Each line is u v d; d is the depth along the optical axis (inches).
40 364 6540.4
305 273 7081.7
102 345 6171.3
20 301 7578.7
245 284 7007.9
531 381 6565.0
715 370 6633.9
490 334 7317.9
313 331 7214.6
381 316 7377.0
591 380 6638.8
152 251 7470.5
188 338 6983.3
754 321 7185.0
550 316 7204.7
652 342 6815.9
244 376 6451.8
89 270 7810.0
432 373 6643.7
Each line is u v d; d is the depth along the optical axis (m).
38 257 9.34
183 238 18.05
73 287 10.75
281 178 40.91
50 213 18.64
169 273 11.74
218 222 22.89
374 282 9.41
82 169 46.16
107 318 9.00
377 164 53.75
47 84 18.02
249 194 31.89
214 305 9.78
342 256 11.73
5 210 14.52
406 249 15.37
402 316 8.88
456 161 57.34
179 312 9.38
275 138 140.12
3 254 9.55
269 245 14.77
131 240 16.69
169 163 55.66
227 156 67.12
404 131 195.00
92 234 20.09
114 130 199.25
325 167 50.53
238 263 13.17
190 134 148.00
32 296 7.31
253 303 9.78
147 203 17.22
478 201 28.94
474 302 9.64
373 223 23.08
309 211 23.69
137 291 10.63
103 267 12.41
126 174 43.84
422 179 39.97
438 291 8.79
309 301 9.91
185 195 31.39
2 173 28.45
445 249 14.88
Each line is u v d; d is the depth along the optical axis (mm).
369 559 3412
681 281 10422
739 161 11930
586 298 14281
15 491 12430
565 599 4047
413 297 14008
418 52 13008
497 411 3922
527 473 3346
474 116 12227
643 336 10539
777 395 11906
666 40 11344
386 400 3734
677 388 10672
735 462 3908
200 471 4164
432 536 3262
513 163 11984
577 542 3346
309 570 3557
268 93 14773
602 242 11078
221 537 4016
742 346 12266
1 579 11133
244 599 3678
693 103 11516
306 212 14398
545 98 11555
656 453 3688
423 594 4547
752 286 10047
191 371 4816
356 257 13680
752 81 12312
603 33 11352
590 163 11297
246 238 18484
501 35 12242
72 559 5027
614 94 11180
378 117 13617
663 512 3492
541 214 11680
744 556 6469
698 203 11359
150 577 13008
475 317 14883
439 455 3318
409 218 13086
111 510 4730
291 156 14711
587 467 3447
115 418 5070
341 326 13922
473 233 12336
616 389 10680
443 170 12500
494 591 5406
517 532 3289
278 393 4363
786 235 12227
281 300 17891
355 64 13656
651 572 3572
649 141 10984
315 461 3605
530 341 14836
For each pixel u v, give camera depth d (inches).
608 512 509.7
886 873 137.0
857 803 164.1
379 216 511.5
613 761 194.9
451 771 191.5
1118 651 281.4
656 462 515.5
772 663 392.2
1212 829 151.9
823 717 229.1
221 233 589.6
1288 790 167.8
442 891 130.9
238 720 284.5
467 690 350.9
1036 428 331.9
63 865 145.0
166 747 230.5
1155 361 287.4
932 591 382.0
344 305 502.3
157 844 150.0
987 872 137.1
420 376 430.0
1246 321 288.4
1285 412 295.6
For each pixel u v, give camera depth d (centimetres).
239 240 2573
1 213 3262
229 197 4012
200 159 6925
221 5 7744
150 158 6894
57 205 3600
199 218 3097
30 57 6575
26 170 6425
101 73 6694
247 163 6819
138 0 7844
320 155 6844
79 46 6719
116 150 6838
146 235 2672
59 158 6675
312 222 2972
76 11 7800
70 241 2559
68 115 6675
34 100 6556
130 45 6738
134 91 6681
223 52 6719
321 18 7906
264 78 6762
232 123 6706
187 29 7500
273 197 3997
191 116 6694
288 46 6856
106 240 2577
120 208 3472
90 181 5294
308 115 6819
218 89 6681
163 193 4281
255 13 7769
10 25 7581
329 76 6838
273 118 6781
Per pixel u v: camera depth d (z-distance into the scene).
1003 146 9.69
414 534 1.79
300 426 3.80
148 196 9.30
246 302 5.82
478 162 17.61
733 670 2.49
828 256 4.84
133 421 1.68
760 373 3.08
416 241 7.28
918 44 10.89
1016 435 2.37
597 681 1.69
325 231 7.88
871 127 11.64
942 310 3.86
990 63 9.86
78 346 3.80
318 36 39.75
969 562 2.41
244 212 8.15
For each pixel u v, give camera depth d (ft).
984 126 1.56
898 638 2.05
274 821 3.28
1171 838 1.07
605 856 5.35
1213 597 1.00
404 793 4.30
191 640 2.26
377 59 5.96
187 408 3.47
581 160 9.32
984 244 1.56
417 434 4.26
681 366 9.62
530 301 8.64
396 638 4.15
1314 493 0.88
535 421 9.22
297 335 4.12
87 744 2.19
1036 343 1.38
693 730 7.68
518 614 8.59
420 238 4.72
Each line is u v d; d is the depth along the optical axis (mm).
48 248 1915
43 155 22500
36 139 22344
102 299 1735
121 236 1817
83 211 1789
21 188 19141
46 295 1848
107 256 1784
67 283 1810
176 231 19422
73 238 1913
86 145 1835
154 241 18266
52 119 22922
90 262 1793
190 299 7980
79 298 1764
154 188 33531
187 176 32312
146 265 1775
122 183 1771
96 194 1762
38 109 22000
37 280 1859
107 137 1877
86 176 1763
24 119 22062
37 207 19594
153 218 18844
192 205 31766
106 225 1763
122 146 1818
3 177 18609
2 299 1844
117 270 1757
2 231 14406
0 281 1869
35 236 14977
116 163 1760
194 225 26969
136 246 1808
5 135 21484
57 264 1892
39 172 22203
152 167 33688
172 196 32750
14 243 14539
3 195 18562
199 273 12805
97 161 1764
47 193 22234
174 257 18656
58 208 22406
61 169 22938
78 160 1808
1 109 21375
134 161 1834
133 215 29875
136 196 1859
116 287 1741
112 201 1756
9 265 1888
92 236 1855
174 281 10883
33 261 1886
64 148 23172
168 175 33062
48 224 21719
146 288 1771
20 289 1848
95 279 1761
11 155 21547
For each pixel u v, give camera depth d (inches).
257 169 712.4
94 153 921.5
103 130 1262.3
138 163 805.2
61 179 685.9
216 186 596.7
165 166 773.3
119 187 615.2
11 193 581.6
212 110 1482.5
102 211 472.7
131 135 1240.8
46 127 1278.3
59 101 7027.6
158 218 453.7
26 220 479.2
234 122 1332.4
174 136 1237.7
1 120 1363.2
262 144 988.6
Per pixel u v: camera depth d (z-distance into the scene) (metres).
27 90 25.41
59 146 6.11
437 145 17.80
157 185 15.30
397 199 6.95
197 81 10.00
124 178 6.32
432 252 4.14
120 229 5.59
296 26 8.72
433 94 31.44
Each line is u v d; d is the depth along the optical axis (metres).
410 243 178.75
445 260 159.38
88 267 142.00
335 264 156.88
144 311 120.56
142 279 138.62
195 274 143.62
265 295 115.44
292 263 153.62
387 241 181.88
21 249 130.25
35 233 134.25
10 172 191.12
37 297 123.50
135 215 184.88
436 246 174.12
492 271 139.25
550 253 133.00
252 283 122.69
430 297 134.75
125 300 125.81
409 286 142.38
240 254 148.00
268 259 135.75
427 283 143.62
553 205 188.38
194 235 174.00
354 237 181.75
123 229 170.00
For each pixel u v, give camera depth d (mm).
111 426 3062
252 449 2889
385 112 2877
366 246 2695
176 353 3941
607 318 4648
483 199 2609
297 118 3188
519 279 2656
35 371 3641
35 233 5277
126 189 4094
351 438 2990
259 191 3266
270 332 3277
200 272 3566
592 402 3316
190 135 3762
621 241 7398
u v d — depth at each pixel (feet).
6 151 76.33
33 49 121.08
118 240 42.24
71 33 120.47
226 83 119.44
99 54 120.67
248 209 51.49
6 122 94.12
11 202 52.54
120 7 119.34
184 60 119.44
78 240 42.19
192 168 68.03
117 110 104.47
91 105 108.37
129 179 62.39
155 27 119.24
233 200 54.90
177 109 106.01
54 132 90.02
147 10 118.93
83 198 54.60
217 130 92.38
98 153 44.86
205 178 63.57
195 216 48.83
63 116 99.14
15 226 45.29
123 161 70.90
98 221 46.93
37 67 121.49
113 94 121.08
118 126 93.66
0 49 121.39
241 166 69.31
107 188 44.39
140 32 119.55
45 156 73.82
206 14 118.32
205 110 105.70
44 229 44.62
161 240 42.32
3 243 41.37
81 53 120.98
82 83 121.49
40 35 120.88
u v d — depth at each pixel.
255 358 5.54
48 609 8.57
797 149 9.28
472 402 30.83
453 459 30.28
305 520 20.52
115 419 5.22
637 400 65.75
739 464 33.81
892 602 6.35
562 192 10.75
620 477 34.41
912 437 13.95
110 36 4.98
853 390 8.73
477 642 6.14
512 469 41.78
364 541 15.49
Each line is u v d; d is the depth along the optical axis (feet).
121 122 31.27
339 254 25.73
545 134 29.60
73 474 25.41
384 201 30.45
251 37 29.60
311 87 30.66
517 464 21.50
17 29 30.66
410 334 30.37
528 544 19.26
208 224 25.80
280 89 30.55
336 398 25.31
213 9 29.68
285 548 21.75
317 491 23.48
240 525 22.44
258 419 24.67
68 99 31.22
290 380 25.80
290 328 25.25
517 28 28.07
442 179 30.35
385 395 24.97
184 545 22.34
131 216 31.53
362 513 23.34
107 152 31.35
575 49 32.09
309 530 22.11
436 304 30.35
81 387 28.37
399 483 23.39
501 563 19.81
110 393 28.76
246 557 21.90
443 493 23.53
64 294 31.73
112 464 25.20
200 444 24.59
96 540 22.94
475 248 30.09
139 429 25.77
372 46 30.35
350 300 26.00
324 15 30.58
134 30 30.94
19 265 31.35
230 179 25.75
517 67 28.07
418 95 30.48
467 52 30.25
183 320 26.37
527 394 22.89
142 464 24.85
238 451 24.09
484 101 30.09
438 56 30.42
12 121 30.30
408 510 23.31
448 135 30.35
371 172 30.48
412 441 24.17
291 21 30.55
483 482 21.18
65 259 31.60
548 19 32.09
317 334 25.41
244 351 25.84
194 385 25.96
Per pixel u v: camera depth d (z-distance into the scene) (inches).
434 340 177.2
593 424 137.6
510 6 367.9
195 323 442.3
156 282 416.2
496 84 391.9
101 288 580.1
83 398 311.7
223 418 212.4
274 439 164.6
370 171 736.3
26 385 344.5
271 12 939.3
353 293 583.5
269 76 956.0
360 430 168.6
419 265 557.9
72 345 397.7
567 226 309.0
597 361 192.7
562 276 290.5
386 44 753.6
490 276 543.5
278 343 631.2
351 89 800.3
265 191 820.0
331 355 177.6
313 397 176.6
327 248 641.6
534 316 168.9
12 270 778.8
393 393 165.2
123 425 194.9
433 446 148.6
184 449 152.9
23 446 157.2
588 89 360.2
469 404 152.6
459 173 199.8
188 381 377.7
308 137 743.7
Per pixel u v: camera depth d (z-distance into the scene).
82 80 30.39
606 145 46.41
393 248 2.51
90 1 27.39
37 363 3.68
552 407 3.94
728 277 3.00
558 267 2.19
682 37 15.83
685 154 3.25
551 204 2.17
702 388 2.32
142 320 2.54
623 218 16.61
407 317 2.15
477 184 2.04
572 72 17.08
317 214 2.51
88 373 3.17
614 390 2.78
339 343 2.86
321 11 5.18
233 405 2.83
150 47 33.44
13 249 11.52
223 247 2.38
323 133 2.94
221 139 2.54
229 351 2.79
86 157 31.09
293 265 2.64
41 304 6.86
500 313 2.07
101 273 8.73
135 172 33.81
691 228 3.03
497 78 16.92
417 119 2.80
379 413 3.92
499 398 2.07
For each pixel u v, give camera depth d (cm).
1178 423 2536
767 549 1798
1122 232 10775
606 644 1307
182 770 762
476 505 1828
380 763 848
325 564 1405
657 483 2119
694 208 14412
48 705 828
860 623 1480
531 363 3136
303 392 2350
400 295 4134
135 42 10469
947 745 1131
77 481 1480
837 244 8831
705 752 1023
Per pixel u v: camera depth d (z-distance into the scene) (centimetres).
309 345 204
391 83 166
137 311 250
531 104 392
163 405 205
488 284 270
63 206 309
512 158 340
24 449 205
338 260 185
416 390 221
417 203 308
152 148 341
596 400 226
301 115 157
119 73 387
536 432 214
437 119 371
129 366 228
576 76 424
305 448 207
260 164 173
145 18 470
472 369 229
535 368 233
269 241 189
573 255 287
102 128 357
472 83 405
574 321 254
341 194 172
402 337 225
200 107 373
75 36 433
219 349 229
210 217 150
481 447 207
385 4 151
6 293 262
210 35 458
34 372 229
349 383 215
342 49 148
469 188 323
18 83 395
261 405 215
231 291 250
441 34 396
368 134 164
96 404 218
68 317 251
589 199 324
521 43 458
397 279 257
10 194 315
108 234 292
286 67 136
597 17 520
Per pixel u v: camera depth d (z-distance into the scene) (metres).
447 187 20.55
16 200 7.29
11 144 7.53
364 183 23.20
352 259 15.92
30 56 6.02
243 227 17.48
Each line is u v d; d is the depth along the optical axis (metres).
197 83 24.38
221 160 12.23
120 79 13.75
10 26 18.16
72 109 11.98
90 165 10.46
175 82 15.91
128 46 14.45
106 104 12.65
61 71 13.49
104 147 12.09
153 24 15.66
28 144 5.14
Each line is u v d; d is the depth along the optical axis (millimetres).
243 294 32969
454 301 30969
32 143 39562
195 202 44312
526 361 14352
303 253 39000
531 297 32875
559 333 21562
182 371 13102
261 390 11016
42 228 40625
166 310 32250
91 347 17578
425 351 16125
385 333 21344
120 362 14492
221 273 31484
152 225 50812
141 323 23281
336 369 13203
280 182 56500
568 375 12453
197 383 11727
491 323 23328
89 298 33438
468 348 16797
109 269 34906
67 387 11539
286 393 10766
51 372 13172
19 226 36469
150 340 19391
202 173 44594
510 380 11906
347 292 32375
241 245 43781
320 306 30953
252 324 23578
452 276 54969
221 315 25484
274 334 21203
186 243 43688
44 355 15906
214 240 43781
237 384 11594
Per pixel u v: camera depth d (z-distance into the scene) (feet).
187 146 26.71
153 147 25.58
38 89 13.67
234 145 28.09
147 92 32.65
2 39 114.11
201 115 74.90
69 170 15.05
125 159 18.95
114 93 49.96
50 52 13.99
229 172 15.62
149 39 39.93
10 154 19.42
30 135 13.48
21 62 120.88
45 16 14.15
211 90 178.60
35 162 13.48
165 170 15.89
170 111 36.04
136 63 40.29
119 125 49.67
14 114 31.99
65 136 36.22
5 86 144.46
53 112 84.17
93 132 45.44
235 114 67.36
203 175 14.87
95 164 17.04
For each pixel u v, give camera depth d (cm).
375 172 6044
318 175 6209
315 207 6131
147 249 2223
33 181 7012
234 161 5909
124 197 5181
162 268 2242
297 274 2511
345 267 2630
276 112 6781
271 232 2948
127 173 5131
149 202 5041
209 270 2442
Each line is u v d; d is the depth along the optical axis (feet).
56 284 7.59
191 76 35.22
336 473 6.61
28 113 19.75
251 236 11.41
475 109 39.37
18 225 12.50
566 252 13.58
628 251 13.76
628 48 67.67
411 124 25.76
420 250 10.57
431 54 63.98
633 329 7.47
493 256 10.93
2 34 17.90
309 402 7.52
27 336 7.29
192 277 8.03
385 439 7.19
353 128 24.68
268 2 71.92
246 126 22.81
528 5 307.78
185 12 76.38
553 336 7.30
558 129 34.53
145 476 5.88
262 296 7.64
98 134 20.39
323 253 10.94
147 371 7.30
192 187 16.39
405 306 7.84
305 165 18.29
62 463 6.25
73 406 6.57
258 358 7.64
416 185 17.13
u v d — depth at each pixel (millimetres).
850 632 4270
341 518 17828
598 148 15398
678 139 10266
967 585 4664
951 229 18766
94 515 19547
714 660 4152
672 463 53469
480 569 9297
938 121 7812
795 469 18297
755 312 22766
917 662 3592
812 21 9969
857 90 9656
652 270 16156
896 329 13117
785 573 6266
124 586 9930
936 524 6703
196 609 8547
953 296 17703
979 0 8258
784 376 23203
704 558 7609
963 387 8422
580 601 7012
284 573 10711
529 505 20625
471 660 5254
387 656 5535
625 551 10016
+++
## TASK OBJECTIVE
Copy exactly the stretch of data above from the line with "217 130 92.38" through the line with "285 548 21.75", and omit all other lines.

## SOLUTION TO THIS PROBLEM
217 130 92.38
98 153 44.86
205 178 63.57
195 216 48.83
63 116 99.14
15 226 45.29
123 161 70.90
98 221 46.93
37 67 121.49
113 94 121.08
118 126 93.66
0 49 121.39
241 166 69.31
107 188 44.39
140 32 119.55
45 156 73.82
206 14 118.32
205 110 105.70
44 229 44.62
161 240 42.32
3 243 41.37
81 53 120.98
82 83 121.49
40 35 120.88
u v d — depth at each pixel.
255 358 5.54
48 609 8.57
797 149 9.28
472 402 30.83
453 459 30.28
305 520 20.52
115 419 5.22
637 400 65.75
739 464 33.81
892 602 6.35
562 192 10.75
620 477 34.41
912 437 13.95
110 36 4.98
853 390 8.73
477 642 6.14
512 469 41.78
364 541 15.49
Each line is u v d; d is the depth along the optical axis (feet).
121 122 31.27
339 254 25.73
545 134 29.60
73 474 25.41
384 201 30.45
251 37 29.60
311 87 30.66
517 464 21.50
17 29 30.66
410 334 30.37
528 544 19.26
208 224 25.80
280 89 30.55
336 398 25.31
213 9 29.68
285 548 21.75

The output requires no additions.